Geschmack: Es hätte so schön sein können, denn eigentlich passen die Komponenten gut zueinander und ist auch die Idee der Zusammenstellung eine schlechte nicht. Doch gut gemeint ist zu wenig für einen guten Riegel und so versickert das Potential von ToffeeCrisp ungenutzt durch die Lecks, die  minderwertige Zutaten und womöglich unsachgemäße Lagerung un mangelnde Frische in das mir vorliegende Produkt geschlagen haben. In der Folge wirkt der Geschmack verblichen und so unfrisch wie die Oberbekleidung eines Punkers, ja konjunktivisch, wie all die vergebenen und eben nur solche gebliebenen Möglichkeiten im Leben jener den Zenit überschritten und die letzte Umkehrmöglichkeit verpasst habenden, so heute nur noch aus dem Halbschatten heraus sich anbietenden Dame mit Penetrationshintergrund mit dem leicht zerlaufenen Kajal, verschmiertem Lippenstift, abblätterndem Nagellack und den Laufmaschen im Feinstrumpf, die auszubessern diese verzagte Sisypha, die ihren Kampf gegen den Gipfel verlor, einfach keine Kraft mehr hat.

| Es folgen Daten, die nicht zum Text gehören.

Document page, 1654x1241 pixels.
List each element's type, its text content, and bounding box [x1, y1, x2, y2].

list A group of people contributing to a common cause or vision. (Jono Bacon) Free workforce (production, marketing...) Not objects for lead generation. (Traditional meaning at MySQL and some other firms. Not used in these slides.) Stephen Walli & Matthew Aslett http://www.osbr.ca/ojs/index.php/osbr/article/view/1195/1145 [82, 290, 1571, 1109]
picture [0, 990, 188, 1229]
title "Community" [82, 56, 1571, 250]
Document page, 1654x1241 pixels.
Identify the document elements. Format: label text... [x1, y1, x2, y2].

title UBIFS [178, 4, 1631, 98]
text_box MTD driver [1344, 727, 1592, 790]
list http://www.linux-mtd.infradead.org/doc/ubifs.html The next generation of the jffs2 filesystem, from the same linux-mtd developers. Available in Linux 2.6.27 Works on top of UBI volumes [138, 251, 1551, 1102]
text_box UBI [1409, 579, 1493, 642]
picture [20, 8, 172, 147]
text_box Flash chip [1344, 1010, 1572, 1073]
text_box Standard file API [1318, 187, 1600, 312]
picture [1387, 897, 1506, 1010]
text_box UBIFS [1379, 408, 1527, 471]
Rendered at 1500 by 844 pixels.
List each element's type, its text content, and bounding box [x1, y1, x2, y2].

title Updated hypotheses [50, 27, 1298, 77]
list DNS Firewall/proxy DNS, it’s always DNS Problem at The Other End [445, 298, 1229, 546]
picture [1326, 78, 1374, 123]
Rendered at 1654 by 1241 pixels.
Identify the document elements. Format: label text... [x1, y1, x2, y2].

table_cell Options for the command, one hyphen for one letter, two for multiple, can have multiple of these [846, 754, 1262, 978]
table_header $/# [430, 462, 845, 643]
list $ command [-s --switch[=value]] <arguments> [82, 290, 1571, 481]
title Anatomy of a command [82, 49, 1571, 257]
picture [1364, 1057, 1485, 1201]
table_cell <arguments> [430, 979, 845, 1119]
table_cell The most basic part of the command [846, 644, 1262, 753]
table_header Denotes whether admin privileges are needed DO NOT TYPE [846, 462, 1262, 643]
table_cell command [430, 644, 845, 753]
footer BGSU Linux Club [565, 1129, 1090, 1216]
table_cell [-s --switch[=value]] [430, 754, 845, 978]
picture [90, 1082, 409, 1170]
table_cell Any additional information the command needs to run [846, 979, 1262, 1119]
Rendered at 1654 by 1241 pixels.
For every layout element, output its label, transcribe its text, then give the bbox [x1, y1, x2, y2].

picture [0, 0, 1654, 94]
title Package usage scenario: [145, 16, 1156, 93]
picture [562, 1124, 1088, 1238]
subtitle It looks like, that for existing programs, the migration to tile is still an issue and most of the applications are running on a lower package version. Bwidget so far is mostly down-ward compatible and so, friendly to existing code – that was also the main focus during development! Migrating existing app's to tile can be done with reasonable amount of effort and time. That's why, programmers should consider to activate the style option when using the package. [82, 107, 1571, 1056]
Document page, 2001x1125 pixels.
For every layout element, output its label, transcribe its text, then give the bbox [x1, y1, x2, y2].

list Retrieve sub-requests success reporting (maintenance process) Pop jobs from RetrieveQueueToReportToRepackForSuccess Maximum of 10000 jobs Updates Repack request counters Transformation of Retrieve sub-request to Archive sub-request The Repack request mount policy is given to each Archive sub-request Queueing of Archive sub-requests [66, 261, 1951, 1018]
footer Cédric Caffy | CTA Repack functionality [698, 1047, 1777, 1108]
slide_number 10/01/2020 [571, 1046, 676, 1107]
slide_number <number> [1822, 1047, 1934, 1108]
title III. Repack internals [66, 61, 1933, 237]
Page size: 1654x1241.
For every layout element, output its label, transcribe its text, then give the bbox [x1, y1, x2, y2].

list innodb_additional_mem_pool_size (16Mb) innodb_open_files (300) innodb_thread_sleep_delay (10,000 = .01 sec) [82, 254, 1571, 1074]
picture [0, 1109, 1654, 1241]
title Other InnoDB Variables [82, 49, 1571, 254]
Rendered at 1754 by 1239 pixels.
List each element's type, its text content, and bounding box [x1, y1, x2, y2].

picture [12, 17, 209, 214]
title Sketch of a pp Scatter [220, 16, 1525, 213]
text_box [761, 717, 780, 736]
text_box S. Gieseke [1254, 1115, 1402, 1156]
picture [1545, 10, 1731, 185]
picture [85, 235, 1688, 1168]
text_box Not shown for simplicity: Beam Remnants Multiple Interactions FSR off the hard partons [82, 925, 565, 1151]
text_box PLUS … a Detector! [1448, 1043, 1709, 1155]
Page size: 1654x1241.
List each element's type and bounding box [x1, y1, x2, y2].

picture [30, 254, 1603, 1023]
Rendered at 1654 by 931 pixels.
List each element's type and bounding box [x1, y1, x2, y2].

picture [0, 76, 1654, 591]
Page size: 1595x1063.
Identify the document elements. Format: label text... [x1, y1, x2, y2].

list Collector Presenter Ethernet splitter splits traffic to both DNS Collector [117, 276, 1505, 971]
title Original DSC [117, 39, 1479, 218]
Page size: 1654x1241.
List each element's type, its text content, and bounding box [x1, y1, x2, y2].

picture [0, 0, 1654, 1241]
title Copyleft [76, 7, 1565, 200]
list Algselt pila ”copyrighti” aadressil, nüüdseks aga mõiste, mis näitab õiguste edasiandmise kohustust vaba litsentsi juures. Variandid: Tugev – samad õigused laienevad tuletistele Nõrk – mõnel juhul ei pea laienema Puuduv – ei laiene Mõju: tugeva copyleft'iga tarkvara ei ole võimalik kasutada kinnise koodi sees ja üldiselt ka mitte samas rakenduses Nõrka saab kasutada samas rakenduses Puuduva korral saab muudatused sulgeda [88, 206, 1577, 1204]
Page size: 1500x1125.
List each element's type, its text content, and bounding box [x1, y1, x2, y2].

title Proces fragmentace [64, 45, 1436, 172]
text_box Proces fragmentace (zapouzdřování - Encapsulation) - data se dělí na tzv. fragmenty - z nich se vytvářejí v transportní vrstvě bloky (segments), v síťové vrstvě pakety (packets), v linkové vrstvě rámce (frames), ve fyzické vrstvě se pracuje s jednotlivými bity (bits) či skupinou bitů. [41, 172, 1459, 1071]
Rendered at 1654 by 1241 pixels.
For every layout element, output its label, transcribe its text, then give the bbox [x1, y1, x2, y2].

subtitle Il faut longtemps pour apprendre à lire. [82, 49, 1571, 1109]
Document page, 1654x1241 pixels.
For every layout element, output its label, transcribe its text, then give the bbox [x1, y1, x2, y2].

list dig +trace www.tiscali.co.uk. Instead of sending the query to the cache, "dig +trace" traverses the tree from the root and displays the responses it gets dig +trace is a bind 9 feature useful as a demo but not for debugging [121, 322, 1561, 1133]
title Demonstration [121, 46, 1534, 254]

Fazit: Was hätte alles aus diesem Riegel werden können? Er hatte soviel Potential! Und nun, sieh ihn Dir an: liegt herum, mit dieser ordinären Verpackung und muß sich jedem dahergelaufenen Esser anbieten wie ToffeeCrisp, um überhaupt noch mal in einen Mund gesteckt zu werden. Traurig, sowas.